▶ [ABOUT THIS TASK] Leave the pictures in the listing below aside and reproduce exactly the lines starting with the one with "X108204000Y-87884000D03*" and going on through the one with "#1 a=1'b1; c=1'b1; d=1'b0; b=1'b0;", both ends included.
##### DATA SUPPLIED
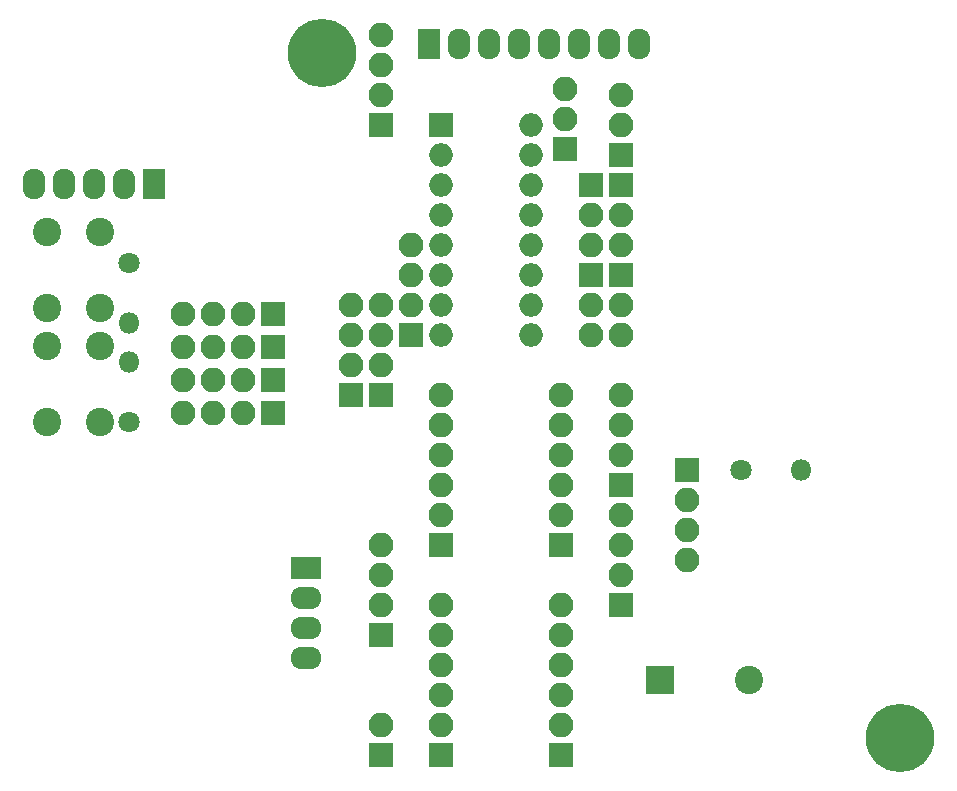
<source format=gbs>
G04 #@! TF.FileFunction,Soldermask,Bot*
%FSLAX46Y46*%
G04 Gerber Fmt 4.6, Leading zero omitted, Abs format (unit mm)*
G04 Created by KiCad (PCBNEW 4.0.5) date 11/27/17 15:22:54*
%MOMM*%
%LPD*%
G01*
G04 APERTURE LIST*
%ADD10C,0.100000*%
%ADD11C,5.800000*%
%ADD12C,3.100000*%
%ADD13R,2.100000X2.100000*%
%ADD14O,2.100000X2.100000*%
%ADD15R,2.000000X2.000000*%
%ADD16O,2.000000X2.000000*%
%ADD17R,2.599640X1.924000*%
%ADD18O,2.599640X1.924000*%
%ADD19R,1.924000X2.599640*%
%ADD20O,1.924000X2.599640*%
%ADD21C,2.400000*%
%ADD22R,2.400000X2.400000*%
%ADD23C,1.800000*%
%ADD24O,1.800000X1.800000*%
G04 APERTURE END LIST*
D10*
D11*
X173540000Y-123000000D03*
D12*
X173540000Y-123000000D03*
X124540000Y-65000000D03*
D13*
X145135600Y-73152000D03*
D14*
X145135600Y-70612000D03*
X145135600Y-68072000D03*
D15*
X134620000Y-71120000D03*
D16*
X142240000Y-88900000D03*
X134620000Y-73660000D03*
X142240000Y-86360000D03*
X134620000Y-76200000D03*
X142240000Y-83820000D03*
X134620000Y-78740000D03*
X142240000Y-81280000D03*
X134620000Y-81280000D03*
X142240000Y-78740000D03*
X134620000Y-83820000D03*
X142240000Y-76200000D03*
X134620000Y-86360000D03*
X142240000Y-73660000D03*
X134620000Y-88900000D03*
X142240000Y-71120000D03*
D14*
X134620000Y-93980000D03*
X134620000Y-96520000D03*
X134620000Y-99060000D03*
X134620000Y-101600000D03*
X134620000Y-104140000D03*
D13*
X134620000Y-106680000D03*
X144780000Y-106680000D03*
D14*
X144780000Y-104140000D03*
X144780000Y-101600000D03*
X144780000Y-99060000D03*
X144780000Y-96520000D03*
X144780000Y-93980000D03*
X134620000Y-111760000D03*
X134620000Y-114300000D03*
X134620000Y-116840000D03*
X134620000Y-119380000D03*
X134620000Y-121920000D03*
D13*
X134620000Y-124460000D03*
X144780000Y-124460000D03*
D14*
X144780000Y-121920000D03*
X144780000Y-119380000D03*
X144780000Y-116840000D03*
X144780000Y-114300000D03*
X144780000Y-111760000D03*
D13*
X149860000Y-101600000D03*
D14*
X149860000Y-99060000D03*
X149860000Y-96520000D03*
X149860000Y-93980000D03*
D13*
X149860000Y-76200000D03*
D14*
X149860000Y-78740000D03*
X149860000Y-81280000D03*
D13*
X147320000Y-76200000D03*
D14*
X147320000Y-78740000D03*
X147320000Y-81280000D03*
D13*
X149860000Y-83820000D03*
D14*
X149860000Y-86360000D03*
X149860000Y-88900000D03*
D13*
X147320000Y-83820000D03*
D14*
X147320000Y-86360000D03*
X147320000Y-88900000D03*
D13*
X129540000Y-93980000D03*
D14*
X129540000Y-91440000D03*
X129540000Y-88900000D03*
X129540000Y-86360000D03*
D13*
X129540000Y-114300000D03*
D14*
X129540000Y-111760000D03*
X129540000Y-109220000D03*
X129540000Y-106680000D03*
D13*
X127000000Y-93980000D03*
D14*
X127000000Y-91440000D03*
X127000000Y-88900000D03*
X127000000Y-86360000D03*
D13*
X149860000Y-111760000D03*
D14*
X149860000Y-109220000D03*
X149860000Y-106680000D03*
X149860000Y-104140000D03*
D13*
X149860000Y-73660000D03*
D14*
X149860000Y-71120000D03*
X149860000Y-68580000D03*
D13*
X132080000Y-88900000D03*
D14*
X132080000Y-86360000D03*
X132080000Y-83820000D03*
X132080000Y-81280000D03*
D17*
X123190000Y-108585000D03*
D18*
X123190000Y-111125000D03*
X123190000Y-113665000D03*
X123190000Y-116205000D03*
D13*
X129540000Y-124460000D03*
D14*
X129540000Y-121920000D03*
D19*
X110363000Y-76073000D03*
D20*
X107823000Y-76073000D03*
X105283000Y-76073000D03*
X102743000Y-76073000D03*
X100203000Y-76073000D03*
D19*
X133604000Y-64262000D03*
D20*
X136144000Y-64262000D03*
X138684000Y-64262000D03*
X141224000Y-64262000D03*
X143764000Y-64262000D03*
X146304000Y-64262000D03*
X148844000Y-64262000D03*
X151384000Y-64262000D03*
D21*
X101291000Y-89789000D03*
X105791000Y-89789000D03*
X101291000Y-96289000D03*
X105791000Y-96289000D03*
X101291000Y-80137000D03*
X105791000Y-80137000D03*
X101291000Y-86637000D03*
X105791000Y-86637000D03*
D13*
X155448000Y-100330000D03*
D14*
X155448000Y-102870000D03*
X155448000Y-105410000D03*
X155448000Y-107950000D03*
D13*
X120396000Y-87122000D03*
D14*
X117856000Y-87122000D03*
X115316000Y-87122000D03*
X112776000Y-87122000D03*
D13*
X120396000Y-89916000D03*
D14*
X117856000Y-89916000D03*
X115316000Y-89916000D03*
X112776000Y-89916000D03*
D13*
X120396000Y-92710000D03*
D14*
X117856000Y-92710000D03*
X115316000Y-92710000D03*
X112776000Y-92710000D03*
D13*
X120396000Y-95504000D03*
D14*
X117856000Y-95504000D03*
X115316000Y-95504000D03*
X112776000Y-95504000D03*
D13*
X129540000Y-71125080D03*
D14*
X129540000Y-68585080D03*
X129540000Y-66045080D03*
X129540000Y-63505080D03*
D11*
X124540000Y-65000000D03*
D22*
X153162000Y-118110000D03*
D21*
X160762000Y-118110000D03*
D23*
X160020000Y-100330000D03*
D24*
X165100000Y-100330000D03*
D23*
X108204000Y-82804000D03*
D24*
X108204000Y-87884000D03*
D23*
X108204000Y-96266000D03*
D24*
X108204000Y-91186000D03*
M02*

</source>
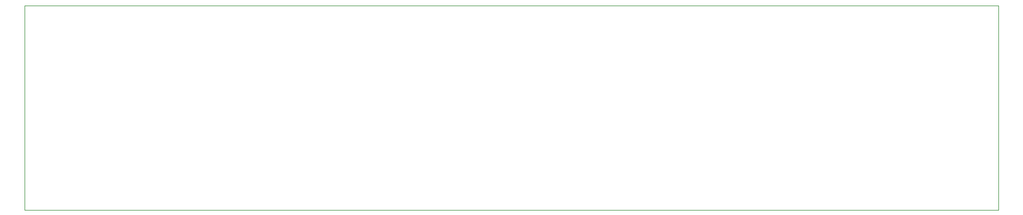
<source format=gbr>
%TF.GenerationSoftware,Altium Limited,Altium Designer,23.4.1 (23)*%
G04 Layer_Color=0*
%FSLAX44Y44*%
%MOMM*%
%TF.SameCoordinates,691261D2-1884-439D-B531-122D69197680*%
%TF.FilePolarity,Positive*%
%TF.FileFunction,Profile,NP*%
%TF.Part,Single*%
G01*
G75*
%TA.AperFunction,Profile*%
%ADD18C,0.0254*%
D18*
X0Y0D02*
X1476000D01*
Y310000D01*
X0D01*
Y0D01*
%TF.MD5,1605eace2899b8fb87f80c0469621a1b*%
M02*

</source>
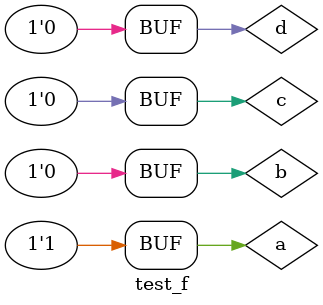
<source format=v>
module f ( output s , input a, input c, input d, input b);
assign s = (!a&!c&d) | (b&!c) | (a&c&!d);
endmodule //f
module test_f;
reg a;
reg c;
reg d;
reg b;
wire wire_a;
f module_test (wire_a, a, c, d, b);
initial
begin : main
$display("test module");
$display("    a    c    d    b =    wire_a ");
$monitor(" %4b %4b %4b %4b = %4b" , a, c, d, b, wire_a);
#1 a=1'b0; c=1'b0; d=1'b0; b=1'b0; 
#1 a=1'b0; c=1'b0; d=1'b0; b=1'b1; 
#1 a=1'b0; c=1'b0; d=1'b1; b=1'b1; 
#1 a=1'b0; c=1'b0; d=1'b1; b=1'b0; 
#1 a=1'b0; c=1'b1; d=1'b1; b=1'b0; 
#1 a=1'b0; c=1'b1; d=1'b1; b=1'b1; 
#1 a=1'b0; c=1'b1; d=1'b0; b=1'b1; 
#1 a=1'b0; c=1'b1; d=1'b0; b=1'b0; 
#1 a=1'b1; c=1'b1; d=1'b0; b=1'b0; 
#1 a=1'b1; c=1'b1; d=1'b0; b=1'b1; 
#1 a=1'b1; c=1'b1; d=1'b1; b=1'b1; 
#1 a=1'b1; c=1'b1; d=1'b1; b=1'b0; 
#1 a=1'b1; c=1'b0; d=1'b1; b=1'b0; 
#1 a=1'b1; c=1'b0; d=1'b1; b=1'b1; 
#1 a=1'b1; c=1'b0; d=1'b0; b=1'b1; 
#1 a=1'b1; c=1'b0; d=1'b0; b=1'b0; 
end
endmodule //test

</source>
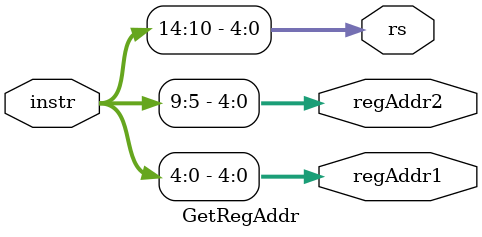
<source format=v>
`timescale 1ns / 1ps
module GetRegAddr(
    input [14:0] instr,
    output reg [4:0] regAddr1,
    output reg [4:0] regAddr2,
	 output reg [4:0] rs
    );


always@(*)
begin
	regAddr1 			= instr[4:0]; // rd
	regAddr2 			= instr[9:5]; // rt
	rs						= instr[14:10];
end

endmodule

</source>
##########
▶ [SOLUTION TO THE EXERCISE]
X108204000Y-87884000D03*
D23*
X108204000Y-96266000D03*
D24*
X108204000Y-91186000D03*
M02*

</source>
<source format=gbr>
%TF.GenerationSoftware,Altium Limited,Altium Designer,23.4.1 (23)*%
G04 Layer_Color=0*
%FSLAX44Y44*%
%MOMM*%
%TF.SameCoordinates,691261D2-1884-439D-B531-122D69197680*%
%TF.FilePolarity,Positive*%
%TF.FileFunction,Profile,NP*%
%TF.Part,Single*%
G01*
G75*
%TA.AperFunction,Profile*%
%ADD18C,0.0254*%
D18*
X0Y0D02*
X1476000D01*
Y310000D01*
X0D01*
Y0D01*
%TF.MD5,1605eace2899b8fb87f80c0469621a1b*%
M02*

</source>
<source format=v>
module f ( output s , input a, input c, input d, input b);
assign s = (!a&!c&d) | (b&!c) | (a&c&!d);
endmodule //f
module test_f;
reg a;
reg c;
reg d;
reg b;
wire wire_a;
f module_test (wire_a, a, c, d, b);
initial
begin : main
$display("test module");
$display("    a    c    d    b =    wire_a ");
$monitor(" %4b %4b %4b %4b = %4b" , a, c, d, b, wire_a);
#1 a=1'b0; c=1'b0; d=1'b0; b=1'b0; 
#1 a=1'b0; c=1'b0; d=1'b0; b=1'b1; 
#1 a=1'b0; c=1'b0; d=1'b1; b=1'b1; 
#1 a=1'b0; c=1'b0; d=1'b1; b=1'b0; 
#1 a=1'b0; c=1'b1; d=1'b1; b=1'b0; 
#1 a=1'b0; c=1'b1; d=1'b1; b=1'b1; 
#1 a=1'b0; c=1'b1; d=1'b0; b=1'b1; 
#1 a=1'b0; c=1'b1; d=1'b0; b=1'b0; 
#1 a=1'b1; c=1'b1; d=1'b0; b=1'b0; 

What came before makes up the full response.